MestreLion commented 1 year ago
rodrigo@desktop ~/teste $ git init
Reinitialized existing Git repository in /home/rodrigo/teste/.git/
rodrigo@desktop ~/teste $ git config hooks.allownonascii true
rodrigo@desktop ~/teste $ touch "$(printf "Sin-t\303\255tulo-2.jpg")"
rodrigo@desktop ~/teste $ ls -l
total 0
-rw-rw-r--  1 rodrigo rodrigo      0 Jul 13 04:55 Sin-título-2.jpg
rodrigo@desktop ~/teste $ git add .
rodrigo@desktop ~/teste $ git commit -m 'initial'
[main (root-commit) 6f203a3] initial
 1 file changed, 0 insertions(+), 0 deletions(-)
 create mode 100644 "Sin-t\303\255tulo-2.jpg"
rodrigo@desktop ~/teste $ git-restore-mtime --verbose
1 files to be processed in work dir
Line #  Log #   F.Left  Modification Time   File Name
3   1   0   2023-07-13 04:56:14 Sin-título-2.jpg
3   1   -   2023-07-13 04:56:14 ./
Statistics:
         0.01 seconds
            3 log lines processed
            1 commits evaluated
            1 directories updated
            1 files updated
rodrigo@desktop ~/teste $ ls -l
total 0
-rw-rw-r-- 1 rodrigo rodrigo 0 Jul 13 04:56 Sin-título-2.jpg
rodrigo@desktop ~/teste $ touch "$(printf "Sin-t\355tulo-2.jpg")"
rodrigo@desktop ~/teste $ ls -l
total 0
-rw-rw-r-- 1 rodrigo rodrigo 0 Jul 13 04:56  Sin-título-2.jpg
-rw-rw-r-- 1 rodrigo rodrigo 0 Jul 13 04:57 'Sin-t'$'\355''tulo-2.jpg'
rodrigo@desktop ~/teste $ git add .
rodrigo@desktop ~/teste $ git commit -m 'bad filename'
[main 8d716db] bad filename
 1 file changed, 0 insertions(+), 0 deletions(-)
 create mode 100644 "Sin-t\355tulo-2.jpg"
rodrigo@desktop ~/teste $ git-restore-mtime --verbose
Traceback (most recent call last):
  File "/home/rodrigo/.local/bin/git-restore-mtime", line 594, in <module>
    sys.exit(main())
  File "/home/rodrigo/.local/bin/git-restore-mtime", line 486, in main
    filelist = set(git.ls_files(args.pathspec))
  File "/home/rodrigo/.local/bin/git-restore-mtime", line 311, in <genexpr>
    return (normalize(_) for _ in self._run('ls-files --full-name', paths))
  File "/home/rodrigo/.local/bin/git-restore-mtime", line 254, in normalize
    .decode('utf8'))           # Decode from UTF-8
UnicodeDecodeError: 'utf-8' codec can't decode byte 0xed in position 5: invalid continuation byte
cocox commented 1 year ago

Just so I can reproduce your environment, please tell me:

  • What version are you using, and where did you get it from? (is git restore-mtime --version available?) git-restore-mtime version 2022.12 throught APT
  • What is the underlying filesystem? NTFS, EXT4, something else? ext4
  • What platform/OS and version? Debian 12
  • Can you paste the non-escaped, UTF-8 filenames here? I'm having some trouble re-creating them I thnk you could reproduce, correct?
MestreLion commented 1 year ago
  • Can you paste the non-escaped, UTF-8 filenames here? I'm having some trouble re-creating them I thnk you could reproduce, correct?

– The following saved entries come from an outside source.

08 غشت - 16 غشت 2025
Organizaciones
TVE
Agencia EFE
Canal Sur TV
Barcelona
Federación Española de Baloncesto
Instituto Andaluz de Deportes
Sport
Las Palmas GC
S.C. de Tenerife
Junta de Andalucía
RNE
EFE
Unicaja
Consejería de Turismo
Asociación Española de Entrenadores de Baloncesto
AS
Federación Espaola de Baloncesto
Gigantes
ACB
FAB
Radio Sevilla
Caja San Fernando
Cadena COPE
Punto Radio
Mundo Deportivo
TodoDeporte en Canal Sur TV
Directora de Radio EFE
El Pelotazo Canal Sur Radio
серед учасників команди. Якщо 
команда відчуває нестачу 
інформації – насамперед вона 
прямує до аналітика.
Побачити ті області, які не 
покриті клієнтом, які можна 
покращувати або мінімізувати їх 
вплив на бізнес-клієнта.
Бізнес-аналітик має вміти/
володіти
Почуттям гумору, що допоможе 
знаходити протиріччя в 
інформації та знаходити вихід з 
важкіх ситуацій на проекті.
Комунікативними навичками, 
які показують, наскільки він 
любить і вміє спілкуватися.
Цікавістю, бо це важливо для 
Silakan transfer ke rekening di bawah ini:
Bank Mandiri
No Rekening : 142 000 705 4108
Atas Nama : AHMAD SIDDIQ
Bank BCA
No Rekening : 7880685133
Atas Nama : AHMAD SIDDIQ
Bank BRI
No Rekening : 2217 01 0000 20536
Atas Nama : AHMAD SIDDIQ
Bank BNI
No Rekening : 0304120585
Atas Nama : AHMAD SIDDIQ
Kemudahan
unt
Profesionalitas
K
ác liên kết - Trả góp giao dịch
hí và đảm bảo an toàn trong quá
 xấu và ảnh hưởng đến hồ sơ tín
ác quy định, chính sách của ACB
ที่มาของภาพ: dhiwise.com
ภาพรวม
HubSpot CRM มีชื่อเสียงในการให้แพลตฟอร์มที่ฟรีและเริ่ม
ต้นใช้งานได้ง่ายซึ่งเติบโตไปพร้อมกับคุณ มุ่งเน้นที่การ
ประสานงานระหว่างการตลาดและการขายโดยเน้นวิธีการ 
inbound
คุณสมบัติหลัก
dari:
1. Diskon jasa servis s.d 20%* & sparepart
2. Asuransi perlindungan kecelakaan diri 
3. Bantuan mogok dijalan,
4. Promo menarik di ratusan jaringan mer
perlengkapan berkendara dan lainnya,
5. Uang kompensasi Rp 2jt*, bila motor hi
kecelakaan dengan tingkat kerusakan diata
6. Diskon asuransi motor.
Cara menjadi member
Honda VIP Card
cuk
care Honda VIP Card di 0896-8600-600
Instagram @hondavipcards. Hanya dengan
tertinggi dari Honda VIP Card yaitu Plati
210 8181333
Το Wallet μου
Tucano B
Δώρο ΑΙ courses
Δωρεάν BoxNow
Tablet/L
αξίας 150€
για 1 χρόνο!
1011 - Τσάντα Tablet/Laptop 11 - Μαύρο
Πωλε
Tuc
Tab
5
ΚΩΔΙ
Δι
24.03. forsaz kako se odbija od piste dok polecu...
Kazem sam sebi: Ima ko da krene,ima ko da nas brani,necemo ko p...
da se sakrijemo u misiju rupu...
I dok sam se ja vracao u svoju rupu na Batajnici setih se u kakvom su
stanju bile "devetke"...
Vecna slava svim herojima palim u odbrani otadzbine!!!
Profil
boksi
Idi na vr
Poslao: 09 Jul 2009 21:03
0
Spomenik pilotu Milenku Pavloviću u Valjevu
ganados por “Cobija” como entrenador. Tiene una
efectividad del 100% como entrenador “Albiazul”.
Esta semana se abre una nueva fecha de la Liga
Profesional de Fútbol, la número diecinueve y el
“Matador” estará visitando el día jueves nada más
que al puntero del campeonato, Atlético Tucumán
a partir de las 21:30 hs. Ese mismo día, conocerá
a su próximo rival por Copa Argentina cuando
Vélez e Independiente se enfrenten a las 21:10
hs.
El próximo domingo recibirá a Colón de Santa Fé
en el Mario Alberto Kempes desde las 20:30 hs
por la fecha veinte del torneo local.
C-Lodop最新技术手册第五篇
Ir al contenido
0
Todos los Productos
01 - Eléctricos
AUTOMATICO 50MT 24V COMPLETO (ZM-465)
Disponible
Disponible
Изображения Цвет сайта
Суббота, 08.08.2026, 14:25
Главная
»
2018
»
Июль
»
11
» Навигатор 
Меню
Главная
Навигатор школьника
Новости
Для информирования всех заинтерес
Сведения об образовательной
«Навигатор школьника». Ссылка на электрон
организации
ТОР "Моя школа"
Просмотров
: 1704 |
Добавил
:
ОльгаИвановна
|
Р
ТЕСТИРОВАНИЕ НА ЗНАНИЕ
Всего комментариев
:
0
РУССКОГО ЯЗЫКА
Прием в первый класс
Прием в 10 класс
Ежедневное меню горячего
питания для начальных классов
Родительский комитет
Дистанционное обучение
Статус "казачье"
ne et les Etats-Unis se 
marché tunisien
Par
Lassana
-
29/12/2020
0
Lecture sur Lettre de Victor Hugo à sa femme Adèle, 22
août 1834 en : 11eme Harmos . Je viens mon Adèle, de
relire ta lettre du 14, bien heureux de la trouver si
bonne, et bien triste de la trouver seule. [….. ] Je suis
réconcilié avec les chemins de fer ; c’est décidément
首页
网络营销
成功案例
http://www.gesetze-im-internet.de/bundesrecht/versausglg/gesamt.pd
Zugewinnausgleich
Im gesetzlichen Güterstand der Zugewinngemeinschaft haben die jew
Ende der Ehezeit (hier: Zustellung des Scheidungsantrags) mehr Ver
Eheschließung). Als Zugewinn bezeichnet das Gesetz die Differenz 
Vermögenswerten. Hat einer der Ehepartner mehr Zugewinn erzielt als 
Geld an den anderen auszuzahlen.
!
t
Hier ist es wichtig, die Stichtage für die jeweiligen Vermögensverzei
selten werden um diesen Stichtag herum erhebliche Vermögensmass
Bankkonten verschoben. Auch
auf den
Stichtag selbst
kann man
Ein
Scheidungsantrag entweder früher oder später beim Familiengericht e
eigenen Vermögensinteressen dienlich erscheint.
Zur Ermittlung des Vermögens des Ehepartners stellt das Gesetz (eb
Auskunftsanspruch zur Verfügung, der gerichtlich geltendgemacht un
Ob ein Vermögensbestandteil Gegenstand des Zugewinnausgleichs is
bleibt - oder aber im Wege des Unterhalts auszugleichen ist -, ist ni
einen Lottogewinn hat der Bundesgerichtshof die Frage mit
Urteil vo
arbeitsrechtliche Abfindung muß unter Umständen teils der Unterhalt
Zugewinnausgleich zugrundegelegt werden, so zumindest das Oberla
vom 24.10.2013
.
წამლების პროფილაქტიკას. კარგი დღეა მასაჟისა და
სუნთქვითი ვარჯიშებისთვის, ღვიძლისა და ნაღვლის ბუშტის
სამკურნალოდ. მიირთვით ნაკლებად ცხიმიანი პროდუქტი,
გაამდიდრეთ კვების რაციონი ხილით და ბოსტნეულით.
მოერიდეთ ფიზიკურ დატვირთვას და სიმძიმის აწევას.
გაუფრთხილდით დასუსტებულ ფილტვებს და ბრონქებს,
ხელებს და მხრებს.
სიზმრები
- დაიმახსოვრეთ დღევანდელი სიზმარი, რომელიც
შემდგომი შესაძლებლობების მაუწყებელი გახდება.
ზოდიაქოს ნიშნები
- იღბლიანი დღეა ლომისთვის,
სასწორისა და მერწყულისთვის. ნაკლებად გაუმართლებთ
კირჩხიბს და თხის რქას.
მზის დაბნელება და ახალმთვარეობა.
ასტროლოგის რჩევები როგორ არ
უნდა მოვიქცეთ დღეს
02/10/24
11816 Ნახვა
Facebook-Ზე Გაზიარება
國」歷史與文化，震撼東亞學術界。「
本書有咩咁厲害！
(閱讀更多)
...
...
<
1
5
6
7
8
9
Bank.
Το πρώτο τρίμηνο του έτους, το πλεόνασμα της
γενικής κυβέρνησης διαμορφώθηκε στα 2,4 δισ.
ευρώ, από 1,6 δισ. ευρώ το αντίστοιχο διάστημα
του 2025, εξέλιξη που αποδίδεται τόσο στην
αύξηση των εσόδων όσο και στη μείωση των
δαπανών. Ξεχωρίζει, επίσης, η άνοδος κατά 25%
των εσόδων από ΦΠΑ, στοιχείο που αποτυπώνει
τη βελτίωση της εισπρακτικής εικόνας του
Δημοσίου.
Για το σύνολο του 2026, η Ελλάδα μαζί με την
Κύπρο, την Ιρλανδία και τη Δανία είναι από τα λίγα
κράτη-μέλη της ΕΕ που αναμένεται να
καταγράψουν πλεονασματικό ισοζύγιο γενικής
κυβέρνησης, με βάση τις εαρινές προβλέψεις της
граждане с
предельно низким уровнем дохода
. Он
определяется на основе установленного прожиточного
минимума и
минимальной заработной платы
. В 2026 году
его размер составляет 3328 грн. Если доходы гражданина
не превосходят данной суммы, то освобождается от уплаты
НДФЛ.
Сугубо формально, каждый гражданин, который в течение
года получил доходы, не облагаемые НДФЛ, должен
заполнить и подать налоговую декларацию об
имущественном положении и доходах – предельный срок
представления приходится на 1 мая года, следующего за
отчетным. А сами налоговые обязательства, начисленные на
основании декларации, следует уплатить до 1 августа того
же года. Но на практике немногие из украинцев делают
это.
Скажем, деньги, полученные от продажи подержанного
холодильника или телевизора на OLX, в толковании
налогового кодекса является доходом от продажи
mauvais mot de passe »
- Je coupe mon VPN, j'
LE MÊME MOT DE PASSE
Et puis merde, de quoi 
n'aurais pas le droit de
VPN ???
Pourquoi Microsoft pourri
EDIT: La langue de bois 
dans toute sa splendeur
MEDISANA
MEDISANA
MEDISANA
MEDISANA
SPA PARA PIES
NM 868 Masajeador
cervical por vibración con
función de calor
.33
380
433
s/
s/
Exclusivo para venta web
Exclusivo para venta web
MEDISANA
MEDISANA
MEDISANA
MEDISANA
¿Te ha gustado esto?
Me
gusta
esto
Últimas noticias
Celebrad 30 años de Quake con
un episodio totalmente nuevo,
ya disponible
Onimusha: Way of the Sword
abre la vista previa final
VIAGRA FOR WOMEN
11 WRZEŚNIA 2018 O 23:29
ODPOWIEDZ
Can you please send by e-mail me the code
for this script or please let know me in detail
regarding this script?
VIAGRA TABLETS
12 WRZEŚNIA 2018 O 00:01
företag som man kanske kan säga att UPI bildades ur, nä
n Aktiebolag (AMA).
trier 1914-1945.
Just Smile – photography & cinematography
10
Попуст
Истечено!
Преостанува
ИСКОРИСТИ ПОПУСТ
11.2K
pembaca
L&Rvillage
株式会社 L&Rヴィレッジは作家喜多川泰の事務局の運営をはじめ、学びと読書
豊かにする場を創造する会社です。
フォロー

I guess I did, just not sure if the filenames I created are exactly the same as yours.

The first one, with proper UTF-8, git restore-mtime seems to handle just fine. Can you confirm that by creating a brand new repository with just that file?

The second one, Sin-t\355tulo-2.jpg, is the problematic one. But I'm not sure if I'm re-creating it accurately. Is it really a filename with invalid UTF-8 encoding? This looks like the old Windows-1252 encoding (\355 is 0xED, which is í in that encoding, the same as \303\255 in UTF8).

Mixing different encodings in the same filesystem is problematic enough, let alone committing such files to a git repository. I might be able to handle such cases, just not sure if git restore-mtime should deal with invalid (or mixed) encodings

MestreLion commented 1 year ago

@cocox : another test, please post the result of: python3 -c 'import os; d = os.listdir(); print(d); [print(_) for _ in d]' in a directory containing just those 2 files?